I was quite proud of the way the story ended. I liked the goat.
"Your Beng friend slept around while he was married?" she asked with that smile of mischief that she could do so well.
"No. He tried to but failed."
"What do you mean failed?"
"Well he never got around to doing much."
"Your friends are strange. They are all like you only no. Crazy in the head."
I smiled.
"I will read just the last part for you. I think it ends well."
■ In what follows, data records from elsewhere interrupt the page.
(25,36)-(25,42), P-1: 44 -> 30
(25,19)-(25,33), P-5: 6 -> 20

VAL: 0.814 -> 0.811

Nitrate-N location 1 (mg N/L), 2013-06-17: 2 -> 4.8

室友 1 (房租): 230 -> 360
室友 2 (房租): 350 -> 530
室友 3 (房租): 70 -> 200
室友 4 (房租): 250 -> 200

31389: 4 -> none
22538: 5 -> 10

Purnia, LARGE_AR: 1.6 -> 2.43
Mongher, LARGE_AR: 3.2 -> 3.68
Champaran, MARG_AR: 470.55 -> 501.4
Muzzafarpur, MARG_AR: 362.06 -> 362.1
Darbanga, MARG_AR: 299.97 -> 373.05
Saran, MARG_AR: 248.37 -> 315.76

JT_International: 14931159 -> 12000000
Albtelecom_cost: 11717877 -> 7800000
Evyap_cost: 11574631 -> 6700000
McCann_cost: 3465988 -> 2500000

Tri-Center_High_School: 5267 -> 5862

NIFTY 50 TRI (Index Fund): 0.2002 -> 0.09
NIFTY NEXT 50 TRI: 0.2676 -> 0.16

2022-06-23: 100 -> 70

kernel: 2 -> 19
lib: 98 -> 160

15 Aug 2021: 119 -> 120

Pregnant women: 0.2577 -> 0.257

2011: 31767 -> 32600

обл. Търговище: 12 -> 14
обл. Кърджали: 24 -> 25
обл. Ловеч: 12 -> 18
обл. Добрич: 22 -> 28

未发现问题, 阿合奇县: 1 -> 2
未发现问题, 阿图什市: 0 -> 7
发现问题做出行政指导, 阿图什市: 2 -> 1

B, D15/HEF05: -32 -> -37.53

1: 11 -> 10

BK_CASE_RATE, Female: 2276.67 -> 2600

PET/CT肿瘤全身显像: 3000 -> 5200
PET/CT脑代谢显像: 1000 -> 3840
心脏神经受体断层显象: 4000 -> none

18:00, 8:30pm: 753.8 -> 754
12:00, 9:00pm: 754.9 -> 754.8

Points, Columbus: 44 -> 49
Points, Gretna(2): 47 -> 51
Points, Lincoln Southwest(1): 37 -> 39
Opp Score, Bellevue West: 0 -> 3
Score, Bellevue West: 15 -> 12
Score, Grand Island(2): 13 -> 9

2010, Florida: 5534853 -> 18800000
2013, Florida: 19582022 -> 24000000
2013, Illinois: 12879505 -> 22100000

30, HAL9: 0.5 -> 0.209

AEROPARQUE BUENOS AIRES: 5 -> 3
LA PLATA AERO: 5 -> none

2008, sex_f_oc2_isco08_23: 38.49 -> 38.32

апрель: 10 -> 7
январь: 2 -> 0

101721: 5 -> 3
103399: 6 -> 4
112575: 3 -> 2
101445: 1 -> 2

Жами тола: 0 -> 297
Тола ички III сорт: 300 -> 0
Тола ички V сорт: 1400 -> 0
She looked like I had asked her to tell me what the square root of three thousand five hundred was. Then she smiled and said "Ok" one hand already on the door handle of my car.
"And
so Ranga sat, bald, skinny, alone in a bus stand in the middle of nowhere. Forty
five year old and looking like he was sixty, he decided to sell all that he
owned to whoever would buy it and travel the country alone. He would embrace
his religion and sleep in temples and eat free-lunches. He would entertain
passing kids with poems and stories. He would never stay in a town for more
than three weeks. He would move ever onward, never visiting the same place
again. He was now somewhere in Bengal, trying to
decipher the language. He dropped a picture postcard addressed to Priya and his
son from every big town and sometimes he would write it in the language he had
picked up. He was busy looking up the Bengali word for chemistry. The Learn
Bengali in Thirty Days was not very helpful. It had options for food, greetings
and phrases to say that you were sleepy and wanted to get off at the next stop.
It ignored chemistry.
A
woman approached him. She was dark, obese and fifty years old. She did not
speak politely, although what she wanted was a favor. She was not the type who
could tell him what the word for chemistry was, surely. She wanted to know if
she could leave her goat with him, while she went to make lunch for her son. He
smiled at her gently and nod. She dragged a white, stinking beast with a beard
and tied it next to him. It had a bell around its neck that jingled sweetly.
She warned him that the thing could eat through the rope easily and the only
way to stop it from doing anything was to shout its name very loudly. What
would the name be he asked her. Pushpa, she said. She tied it around the pole
of the bus stand’s shelter. She opened a pack of Khaini and poured the contents
into her mouth. She did not thank him. She said she would take approximately
half hour. He told her his bus would take another hour or so to come anyways.
She looked at him suspiciously for ten seconds, then made up her mind and
walked away.
So
he waited for her to disappear around the corner. He approached the goat
gingerly. It looked at him with disinterest. He would put his hand out and feel
its ears. “Pushpa” he said gently. The goat looked the other way. Ranga bleated discreetly and tried to snuggle against its neck. “Pushpa” he mumbled
and started singing a sad song."
"The Bengali word for chemistry is rasayana. Like it is in Hindi only." She said that like she expected me not to know the Hindi word.
"Oh!"
"Anyways. Cute story. Talk to you later. Bye!"
She took three seconds to finish the word and slamming my door shut, walked home.